**What you will do:**
1. According to the case summary, what share of the corporation's outstanding stock did the defendant own?
2. Based on the case summary, explain why the plaintiff asked for a custodian to be appointed.

**Supplied text:**
○ ○ ○ ○ ○

Court Dismisses Minority Stockholder's Claims Challenging Her Termination as President and CEO
Dweck v. Nassar, C.A. No. 1353-N, 2005 WL 3272363 (Del. Ch. Nov. 23, 2005). Plaintiff alleged that she and Defendant orally agreed as co-founders that corporation would have a four-member board of directors and that each party would appoint two directors. Plaintiff alleged that this agreement was later reduced to written drafts but never finalized or signed. Plaintiff further alleged that Defendant, who owned 52.5% of the corporation's outstanding stock, breached this agreement and his fiduciary duties when he terminated Plaintiff as CEO and President, installed his unqualified nephew in her stead, and added a fifth member to the board. Plaintiff also sought appointment of custodian under 8 Del.C. -226, suggesting that the company's board, when properly constituted with two directors per side, would be deadlocked. Defendant moved for partial judgment on the pleadings.

○ ○ ○ ○ ○

**Entries provided:**
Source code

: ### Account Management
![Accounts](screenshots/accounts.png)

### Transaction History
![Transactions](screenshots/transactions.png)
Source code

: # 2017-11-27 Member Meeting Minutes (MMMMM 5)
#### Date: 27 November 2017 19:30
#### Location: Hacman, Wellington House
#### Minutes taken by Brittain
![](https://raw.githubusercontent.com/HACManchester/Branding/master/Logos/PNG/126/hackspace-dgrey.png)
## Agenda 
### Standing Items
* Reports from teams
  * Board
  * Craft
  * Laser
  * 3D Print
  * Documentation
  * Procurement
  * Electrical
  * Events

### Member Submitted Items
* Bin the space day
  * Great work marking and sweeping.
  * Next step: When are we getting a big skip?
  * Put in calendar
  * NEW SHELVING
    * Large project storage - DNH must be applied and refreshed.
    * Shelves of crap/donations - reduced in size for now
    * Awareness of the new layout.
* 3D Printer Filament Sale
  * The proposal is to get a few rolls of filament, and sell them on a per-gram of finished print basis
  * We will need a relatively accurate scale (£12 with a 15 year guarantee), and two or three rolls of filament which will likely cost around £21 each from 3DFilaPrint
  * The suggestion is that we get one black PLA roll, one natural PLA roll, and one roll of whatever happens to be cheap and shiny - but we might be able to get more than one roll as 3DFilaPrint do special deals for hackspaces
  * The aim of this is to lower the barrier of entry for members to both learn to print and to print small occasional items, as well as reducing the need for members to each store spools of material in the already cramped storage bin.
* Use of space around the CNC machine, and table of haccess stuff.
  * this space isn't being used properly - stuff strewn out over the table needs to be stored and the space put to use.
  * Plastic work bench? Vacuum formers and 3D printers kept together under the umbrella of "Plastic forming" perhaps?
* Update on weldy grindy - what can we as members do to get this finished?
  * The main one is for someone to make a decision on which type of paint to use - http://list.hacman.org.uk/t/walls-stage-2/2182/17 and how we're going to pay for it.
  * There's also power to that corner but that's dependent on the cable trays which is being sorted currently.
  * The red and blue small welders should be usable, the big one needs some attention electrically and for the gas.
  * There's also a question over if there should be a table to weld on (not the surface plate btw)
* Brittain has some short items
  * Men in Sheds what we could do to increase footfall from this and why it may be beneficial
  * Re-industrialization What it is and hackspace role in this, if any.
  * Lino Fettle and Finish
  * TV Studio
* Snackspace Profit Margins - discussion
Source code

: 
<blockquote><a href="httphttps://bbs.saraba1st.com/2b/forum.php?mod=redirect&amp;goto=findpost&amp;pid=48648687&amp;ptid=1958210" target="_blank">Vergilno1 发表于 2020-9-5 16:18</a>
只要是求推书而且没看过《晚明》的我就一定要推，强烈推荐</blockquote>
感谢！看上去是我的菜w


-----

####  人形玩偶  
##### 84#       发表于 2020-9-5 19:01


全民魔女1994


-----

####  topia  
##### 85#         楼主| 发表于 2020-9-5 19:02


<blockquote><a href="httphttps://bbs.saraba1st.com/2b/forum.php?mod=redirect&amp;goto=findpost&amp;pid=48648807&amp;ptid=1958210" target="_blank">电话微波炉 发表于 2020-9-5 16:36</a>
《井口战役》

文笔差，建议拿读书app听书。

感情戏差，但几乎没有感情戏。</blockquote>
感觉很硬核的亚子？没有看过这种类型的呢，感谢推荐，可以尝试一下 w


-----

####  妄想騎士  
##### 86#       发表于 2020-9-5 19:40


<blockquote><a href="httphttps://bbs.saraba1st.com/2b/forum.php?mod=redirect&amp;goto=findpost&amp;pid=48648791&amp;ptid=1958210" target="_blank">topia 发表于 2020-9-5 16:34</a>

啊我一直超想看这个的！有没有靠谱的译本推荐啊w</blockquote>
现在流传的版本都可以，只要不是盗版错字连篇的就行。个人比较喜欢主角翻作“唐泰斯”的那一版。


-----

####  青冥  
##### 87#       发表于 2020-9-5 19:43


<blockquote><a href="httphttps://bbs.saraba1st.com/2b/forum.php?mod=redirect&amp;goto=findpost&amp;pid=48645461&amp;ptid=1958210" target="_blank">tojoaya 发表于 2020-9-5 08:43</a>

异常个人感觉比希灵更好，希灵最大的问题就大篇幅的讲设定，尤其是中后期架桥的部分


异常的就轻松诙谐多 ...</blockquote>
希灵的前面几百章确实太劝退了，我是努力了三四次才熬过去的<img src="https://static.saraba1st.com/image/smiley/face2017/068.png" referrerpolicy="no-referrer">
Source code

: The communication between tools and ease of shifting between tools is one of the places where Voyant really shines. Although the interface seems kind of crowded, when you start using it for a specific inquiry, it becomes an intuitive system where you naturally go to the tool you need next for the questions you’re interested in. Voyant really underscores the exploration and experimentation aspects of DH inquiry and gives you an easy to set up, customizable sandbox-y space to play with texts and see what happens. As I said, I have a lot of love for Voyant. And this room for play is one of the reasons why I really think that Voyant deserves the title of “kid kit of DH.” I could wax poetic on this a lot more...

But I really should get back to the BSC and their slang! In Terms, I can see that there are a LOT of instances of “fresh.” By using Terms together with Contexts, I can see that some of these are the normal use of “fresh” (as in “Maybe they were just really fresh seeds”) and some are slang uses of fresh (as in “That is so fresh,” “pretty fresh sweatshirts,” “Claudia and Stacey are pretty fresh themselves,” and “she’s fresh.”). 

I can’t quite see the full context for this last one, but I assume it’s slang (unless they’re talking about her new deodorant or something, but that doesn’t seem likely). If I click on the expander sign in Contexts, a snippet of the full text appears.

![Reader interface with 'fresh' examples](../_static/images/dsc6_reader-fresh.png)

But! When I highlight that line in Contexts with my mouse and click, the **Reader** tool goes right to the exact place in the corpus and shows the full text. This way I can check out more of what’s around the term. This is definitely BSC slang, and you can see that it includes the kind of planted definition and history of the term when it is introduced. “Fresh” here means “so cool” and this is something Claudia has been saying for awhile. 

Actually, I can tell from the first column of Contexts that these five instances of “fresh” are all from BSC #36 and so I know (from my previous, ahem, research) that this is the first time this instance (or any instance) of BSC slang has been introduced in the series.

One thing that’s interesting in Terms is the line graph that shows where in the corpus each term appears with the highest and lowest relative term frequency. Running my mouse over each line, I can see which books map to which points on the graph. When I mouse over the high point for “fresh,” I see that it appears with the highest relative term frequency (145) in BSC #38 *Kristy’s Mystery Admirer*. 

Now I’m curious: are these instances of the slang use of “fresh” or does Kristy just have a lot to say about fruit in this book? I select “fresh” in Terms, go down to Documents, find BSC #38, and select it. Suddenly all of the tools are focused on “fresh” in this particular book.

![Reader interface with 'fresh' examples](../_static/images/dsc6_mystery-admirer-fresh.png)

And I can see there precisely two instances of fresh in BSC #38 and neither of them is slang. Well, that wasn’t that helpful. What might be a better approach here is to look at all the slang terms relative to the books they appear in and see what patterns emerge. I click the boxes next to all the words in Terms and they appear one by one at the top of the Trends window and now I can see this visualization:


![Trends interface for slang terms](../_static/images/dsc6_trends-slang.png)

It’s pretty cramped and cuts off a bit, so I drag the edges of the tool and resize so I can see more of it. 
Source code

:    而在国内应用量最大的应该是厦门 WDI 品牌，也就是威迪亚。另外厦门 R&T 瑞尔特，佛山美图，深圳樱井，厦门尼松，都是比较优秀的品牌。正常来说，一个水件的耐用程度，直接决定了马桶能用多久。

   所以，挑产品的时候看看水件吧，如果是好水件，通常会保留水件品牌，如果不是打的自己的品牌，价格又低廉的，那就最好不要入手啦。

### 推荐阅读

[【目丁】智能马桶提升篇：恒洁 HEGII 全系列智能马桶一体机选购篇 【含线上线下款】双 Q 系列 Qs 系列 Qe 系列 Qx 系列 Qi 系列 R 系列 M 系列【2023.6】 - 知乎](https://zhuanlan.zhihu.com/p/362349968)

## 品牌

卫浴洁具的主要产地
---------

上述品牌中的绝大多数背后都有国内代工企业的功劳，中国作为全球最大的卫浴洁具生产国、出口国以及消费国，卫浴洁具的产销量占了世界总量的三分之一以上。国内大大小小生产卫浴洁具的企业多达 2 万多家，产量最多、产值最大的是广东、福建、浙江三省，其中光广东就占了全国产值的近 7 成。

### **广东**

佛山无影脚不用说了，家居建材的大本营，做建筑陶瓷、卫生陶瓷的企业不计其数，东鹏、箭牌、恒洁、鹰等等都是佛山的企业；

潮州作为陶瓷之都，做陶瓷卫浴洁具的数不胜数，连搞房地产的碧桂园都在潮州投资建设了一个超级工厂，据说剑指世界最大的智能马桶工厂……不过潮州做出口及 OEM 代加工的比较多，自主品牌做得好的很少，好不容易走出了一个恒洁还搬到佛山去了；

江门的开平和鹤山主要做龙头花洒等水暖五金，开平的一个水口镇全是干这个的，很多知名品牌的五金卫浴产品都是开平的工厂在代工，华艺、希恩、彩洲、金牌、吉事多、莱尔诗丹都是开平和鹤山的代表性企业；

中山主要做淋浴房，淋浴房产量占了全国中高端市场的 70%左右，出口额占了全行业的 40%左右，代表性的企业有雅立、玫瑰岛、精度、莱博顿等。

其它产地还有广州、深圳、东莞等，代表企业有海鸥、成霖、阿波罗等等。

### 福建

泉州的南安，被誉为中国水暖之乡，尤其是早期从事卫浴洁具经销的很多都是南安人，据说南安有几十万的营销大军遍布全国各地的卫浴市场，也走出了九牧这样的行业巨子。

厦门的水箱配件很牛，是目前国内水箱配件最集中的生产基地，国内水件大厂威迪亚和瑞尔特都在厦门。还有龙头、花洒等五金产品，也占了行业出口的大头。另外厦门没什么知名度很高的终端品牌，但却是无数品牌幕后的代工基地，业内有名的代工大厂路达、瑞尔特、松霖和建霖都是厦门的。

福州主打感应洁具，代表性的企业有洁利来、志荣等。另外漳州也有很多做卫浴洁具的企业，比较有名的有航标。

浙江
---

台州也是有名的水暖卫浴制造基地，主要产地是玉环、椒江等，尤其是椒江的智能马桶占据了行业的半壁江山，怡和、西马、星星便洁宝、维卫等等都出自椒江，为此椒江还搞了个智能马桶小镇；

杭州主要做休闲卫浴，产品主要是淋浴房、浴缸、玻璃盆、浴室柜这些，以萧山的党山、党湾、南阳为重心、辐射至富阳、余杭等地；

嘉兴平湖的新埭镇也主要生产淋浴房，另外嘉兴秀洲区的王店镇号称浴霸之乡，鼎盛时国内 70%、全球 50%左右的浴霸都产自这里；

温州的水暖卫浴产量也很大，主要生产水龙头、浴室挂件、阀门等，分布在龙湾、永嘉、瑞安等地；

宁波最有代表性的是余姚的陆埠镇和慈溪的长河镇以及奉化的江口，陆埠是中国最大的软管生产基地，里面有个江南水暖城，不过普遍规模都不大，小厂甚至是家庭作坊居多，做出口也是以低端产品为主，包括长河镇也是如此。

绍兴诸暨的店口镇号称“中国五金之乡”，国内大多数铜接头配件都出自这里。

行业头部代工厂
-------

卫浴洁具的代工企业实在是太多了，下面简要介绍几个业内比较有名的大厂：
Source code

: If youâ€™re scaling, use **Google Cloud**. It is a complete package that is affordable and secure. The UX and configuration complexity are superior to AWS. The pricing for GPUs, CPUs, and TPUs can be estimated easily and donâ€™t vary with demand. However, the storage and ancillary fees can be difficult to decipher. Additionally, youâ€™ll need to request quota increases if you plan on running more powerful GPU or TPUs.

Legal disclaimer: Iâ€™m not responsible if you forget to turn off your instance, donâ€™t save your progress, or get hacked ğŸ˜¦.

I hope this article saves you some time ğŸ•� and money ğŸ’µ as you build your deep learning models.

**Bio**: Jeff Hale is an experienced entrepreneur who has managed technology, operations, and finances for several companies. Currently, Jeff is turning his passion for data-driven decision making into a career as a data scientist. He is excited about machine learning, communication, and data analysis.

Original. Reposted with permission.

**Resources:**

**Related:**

○ ○ ○ ○ ○

**Written responses:**
1. The defendant owned 52.5% of the corporation's outstanding stock.

2. The plaintiff suggested that the company's board would be deadlocked if it were properly constituted with two directors per side. This matches the four-member board she alleged the co-founders had agreed on, with each party appointing two directors.